__Exercise materials__:
###

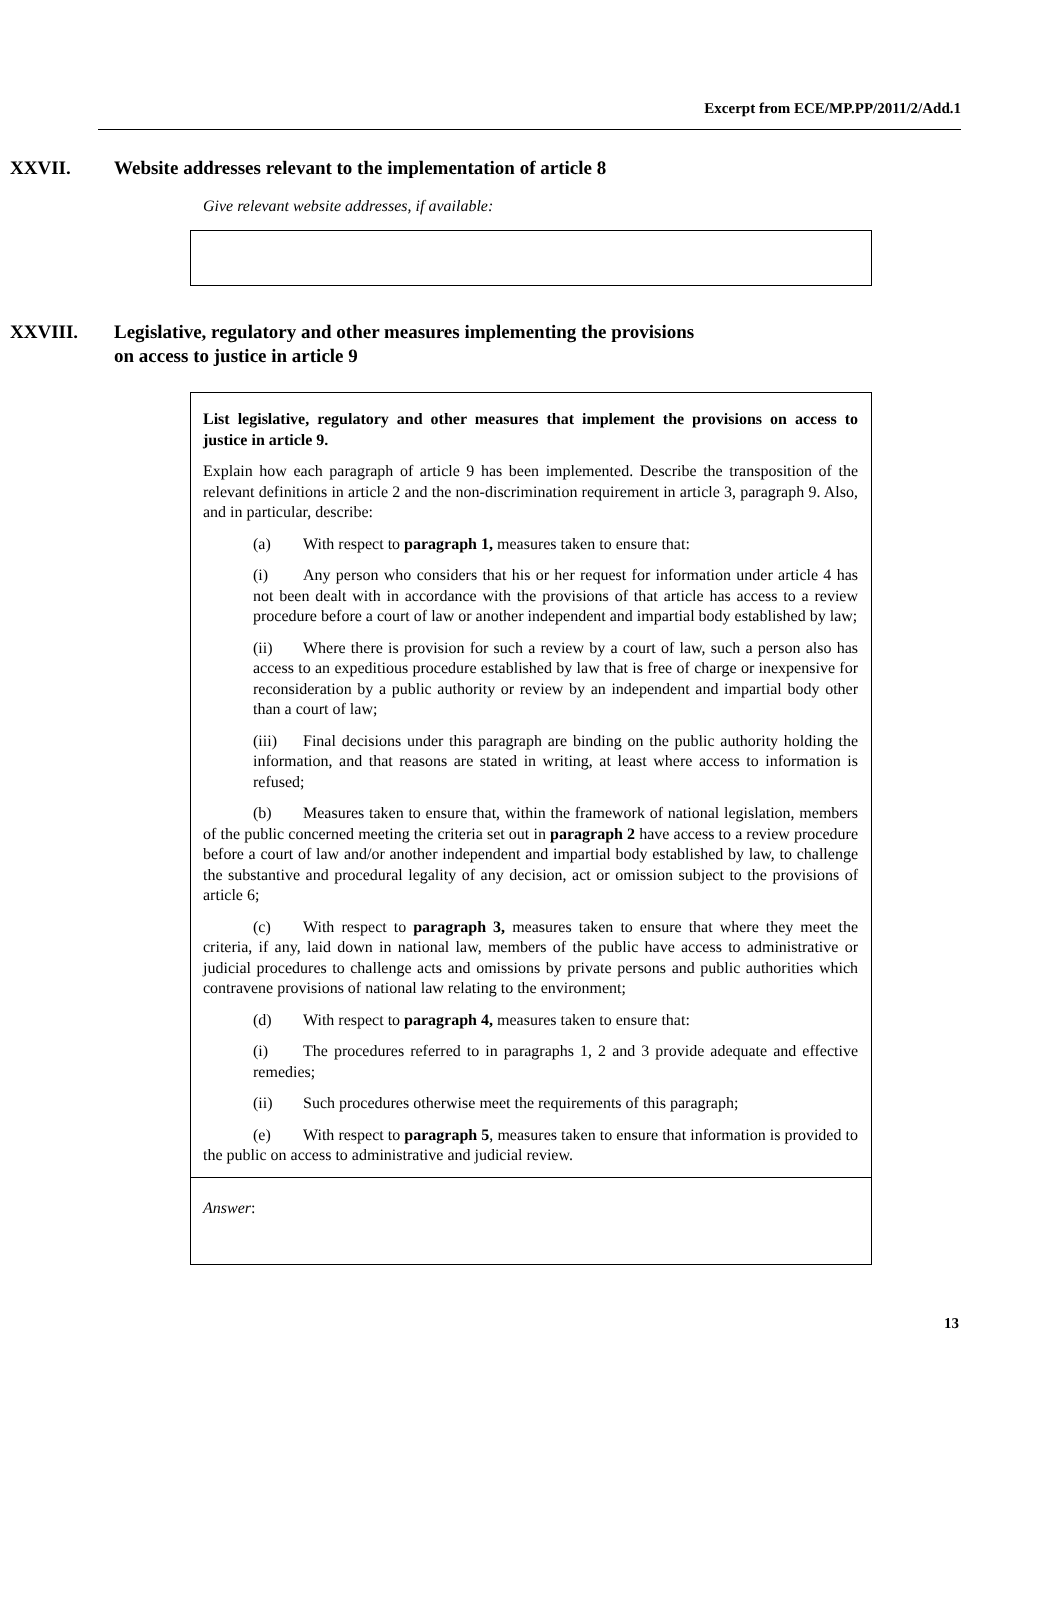Excerpt from ECE/MP.PP/2011/2/Add.1
XXVII. Website addresses relevant to the implementation of article 8
Give relevant website addresses, if available:
XXVIII. Legislative, regulatory and other measures implementing the provisions
on access to justice in article 9
List legislative, regulatory and other measures that implement the provisions on access to justice in article 9.
Explain how each paragraph of article 9 has been implemented. Describe the transposition of the relevant definitions in article 2 and the non-discrimination requirement in article 3, paragraph 9. Also, and in particular, describe:
(a) With respect to paragraph 1, measures taken to ensure that:
(i) Any person who considers that his or her request for information under article 4 has not been dealt with in accordance with the provisions of that article has access to a review procedure before a court of law or another independent and impartial body established by law;
(ii) Where there is provision for such a review by a court of law, such a person also has access to an expeditious procedure established by law that is free of charge or inexpensive for reconsideration by a public authority or review by an independent and impartial body other than a court of law;
(iii) Final decisions under this paragraph are binding on the public authority holding the information, and that reasons are stated in writing, at least where access to information is refused;
(b) Measures taken to ensure that, within the framework of national legislation, members of the public concerned meeting the criteria set out in paragraph 2 have access to a review procedure before a court of law and/or another independent and impartial body established by law, to challenge the substantive and procedural legality of any decision, act or omission subject to the provisions of article 6;
(c) With respect to paragraph 3, measures taken to ensure that where they meet the criteria, if any, laid down in national law, members of the public have access to administrative or judicial procedures to challenge acts and omissions by private persons and public authorities which contravene provisions of national law relating to the environment;
(d) With respect to paragraph 4, measures taken to ensure that:
(i) The procedures referred to in paragraphs 1, 2 and 3 provide adequate and effective remedies;
(ii) Such procedures otherwise meet the requirements of this paragraph;
(e) With respect to paragraph 5, measures taken to ensure that information is provided to the public on access to administrative and judicial review.
Answer:
13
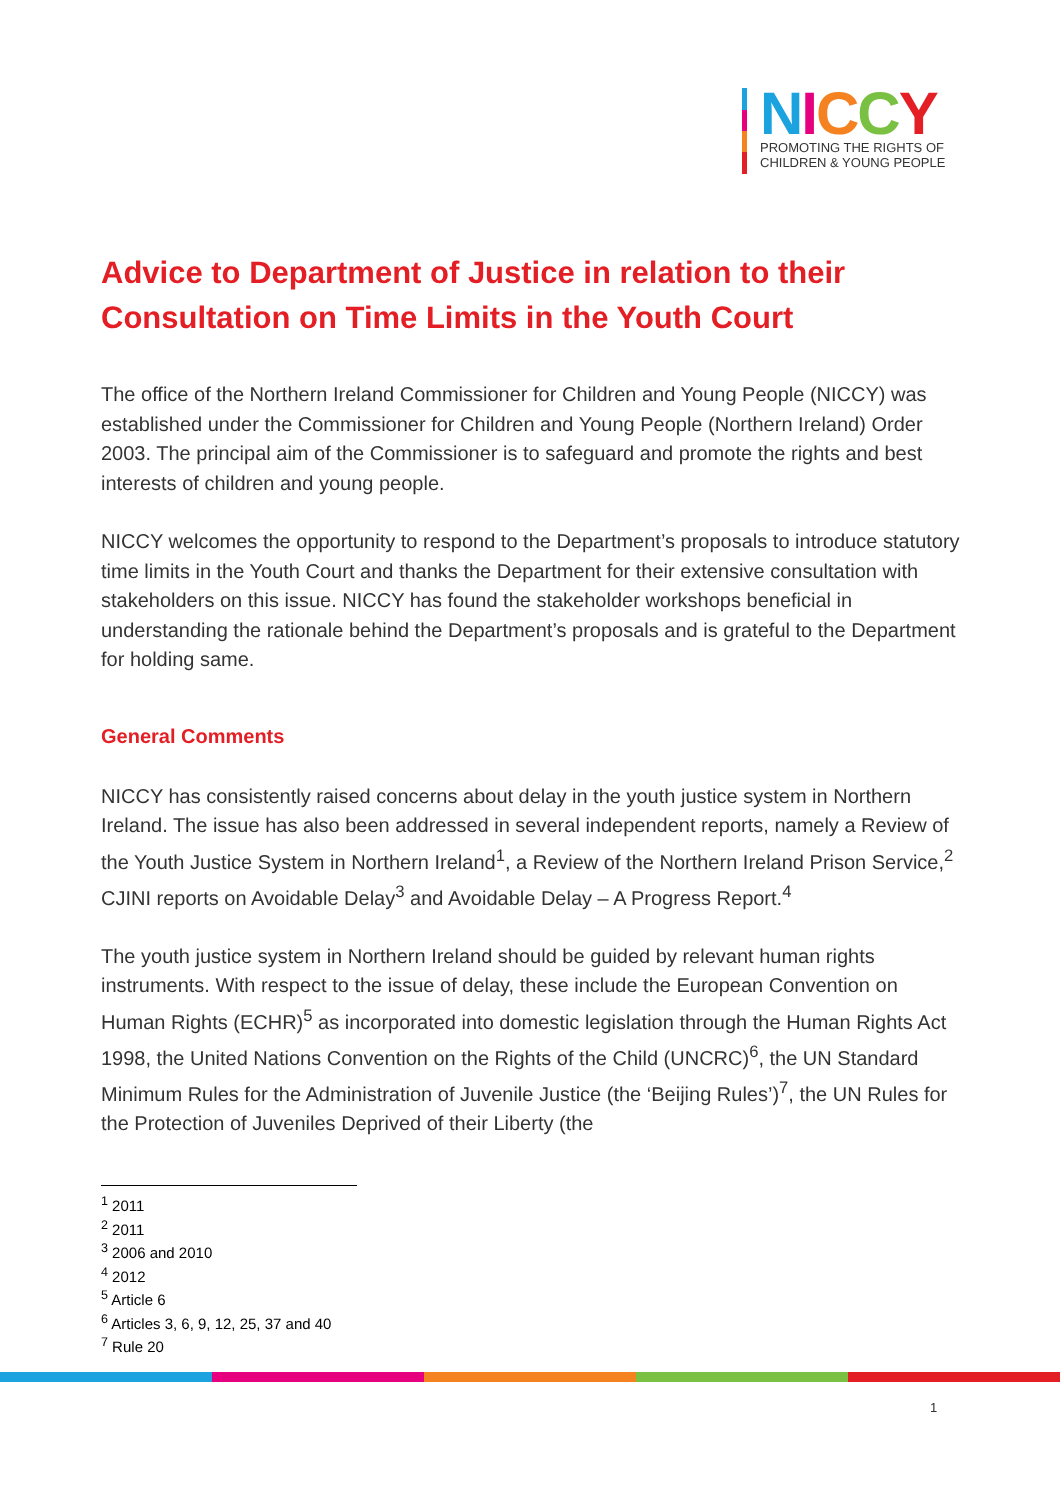NICCY
PROMOTING THE RIGHTS OF
CHILDREN & YOUNG PEOPLE
Advice to Department of Justice in relation to their Consultation on Time Limits in the Youth Court
The office of the Northern Ireland Commissioner for Children and Young People (NICCY) was established under the Commissioner for Children and Young People (Northern Ireland) Order 2003. The principal aim of the Commissioner is to safeguard and promote the rights and best interests of children and young people.
NICCY welcomes the opportunity to respond to the Department’s proposals to introduce statutory time limits in the Youth Court and thanks the Department for their extensive consultation with stakeholders on this issue. NICCY has found the stakeholder workshops beneficial in understanding the rationale behind the Department’s proposals and is grateful to the Department for holding same.
General Comments
NICCY has consistently raised concerns about delay in the youth justice system in Northern Ireland. The issue has also been addressed in several independent reports, namely a Review of the Youth Justice System in Northern Ireland<sup>1</sup>, a Review of the Northern Ireland Prison Service,<sup>2</sup> CJINI reports on Avoidable Delay<sup>3</sup> and Avoidable Delay – A Progress Report.<sup>4</sup>
The youth justice system in Northern Ireland should be guided by relevant human rights instruments. With respect to the issue of delay, these include the European Convention on Human Rights (ECHR)<sup>5</sup> as incorporated into domestic legislation through the Human Rights Act 1998, the United Nations Convention on the Rights of the Child (UNCRC)<sup>6</sup>, the UN Standard Minimum Rules for the Administration of Juvenile Justice (the ‘Beijing Rules’)<sup>7</sup>, the UN Rules for the Protection of Juveniles Deprived of their Liberty (the
<sup>1</sup> 2011
<sup>2</sup> 2011
<sup>3</sup> 2006 and 2010
<sup>4</sup> 2012
<sup>5</sup> Article 6
<sup>6</sup> Articles 3, 6, 9, 12, 25, 37 and 40
<sup>7</sup> Rule 20
1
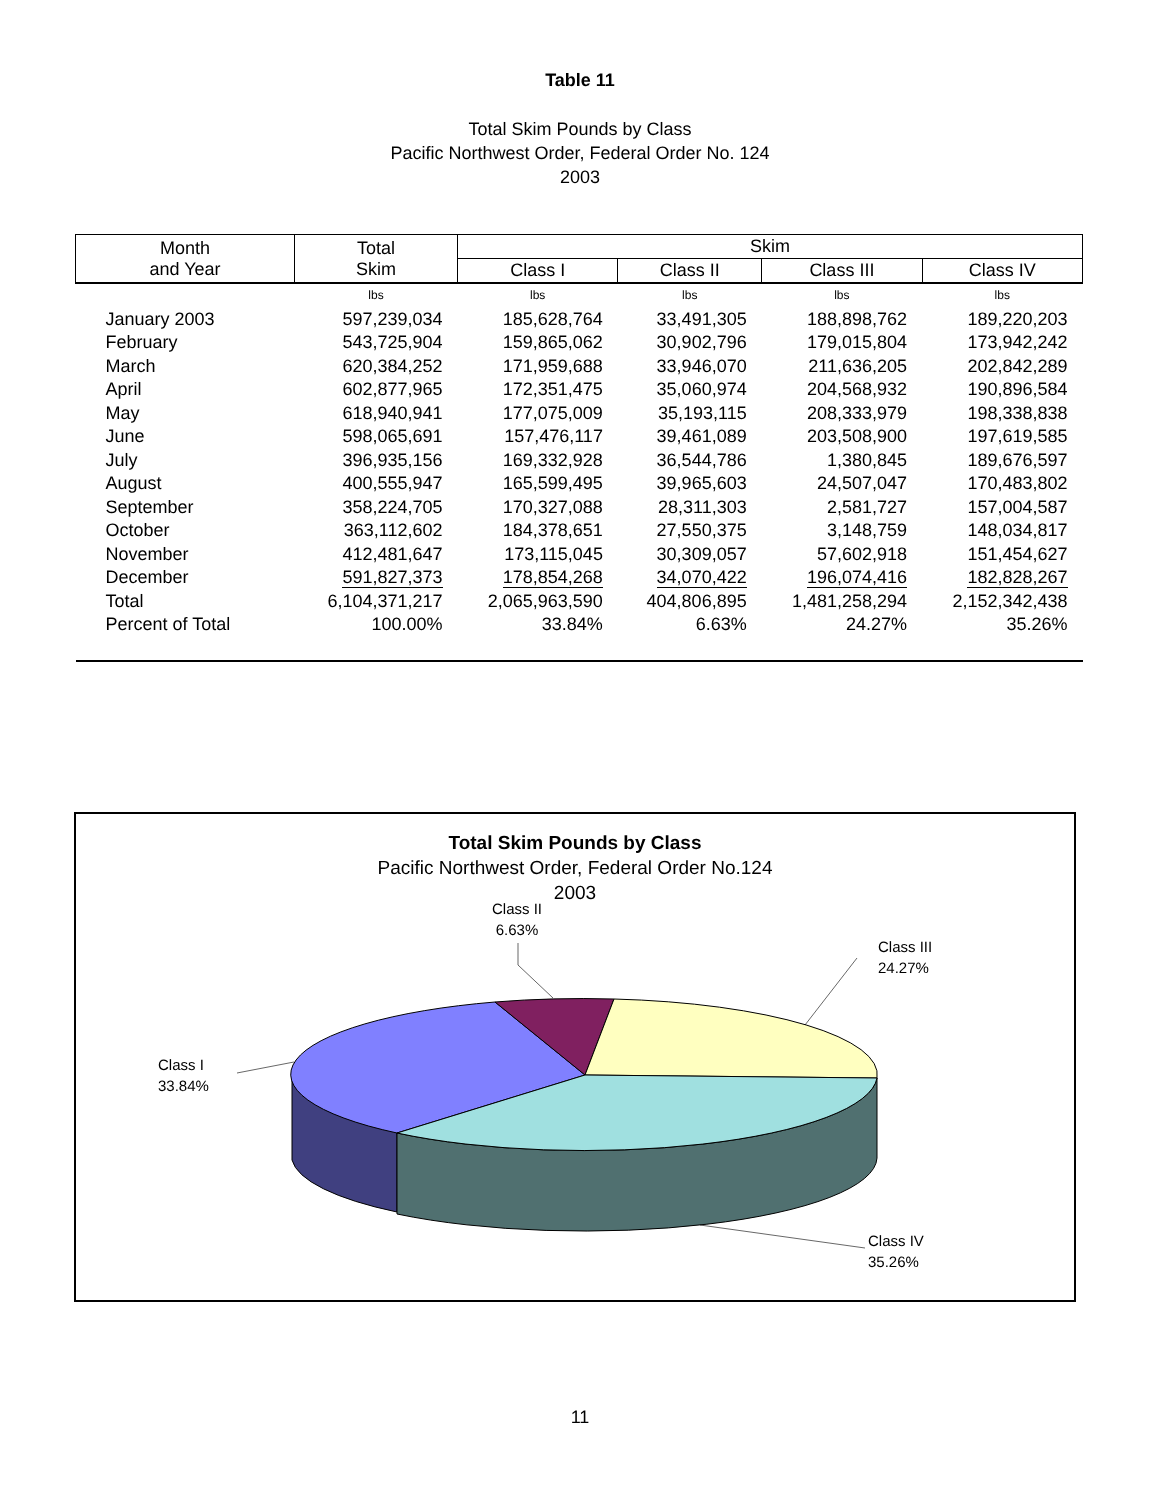Table 11
Total Skim Pounds by Class
Pacific Northwest Order, Federal Order No. 124
2003
| Month and Year | Total Skim | Skim | | | |
| --- | --- | --- | --- | --- | --- |
| | | Class I | Class II | Class III | Class IV |
| | lbs | lbs | lbs | lbs | lbs |
| January 2003 | 597,239,034 | 185,628,764 | 33,491,305 | 188,898,762 | 189,220,203 |
| February | 543,725,904 | 159,865,062 | 30,902,796 | 179,015,804 | 173,942,242 |
| March | 620,384,252 | 171,959,688 | 33,946,070 | 211,636,205 | 202,842,289 |
| April | 602,877,965 | 172,351,475 | 35,060,974 | 204,568,932 | 190,896,584 |
| May | 618,940,941 | 177,075,009 | 35,193,115 | 208,333,979 | 198,338,838 |
| June | 598,065,691 | 157,476,117 | 39,461,089 | 203,508,900 | 197,619,585 |
| July | 396,935,156 | 169,332,928 | 36,544,786 | 1,380,845 | 189,676,597 |
| August | 400,555,947 | 165,599,495 | 39,965,603 | 24,507,047 | 170,483,802 |
| September | 358,224,705 | 170,327,088 | 28,311,303 | 2,581,727 | 157,004,587 |
| October | 363,112,602 | 184,378,651 | 27,550,375 | 3,148,759 | 148,034,817 |
| November | 412,481,647 | 173,115,045 | 30,309,057 | 57,602,918 | 151,454,627 |
| December | 591,827,373 | 178,854,268 | 34,070,422 | 196,074,416 | 182,828,267 |
| Total | 6,104,371,217 | 2,065,963,590 | 404,806,895 | 1,481,258,294 | 2,152,342,438 |
| Percent of Total | 100.00% | 33.84% | 6.63% | 24.27% | 35.26% |
Total Skim Pounds by Class
Pacific Northwest Order, Federal Order No.124
2003
Class II
6.63%
Class III
24.27%
Class I
33.84%
Class IV
35.26%
11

###

__Task details__:
Nothing is wanted except the number of lines in the entries above that include the word "holding".

__Solution for this exercise__:
2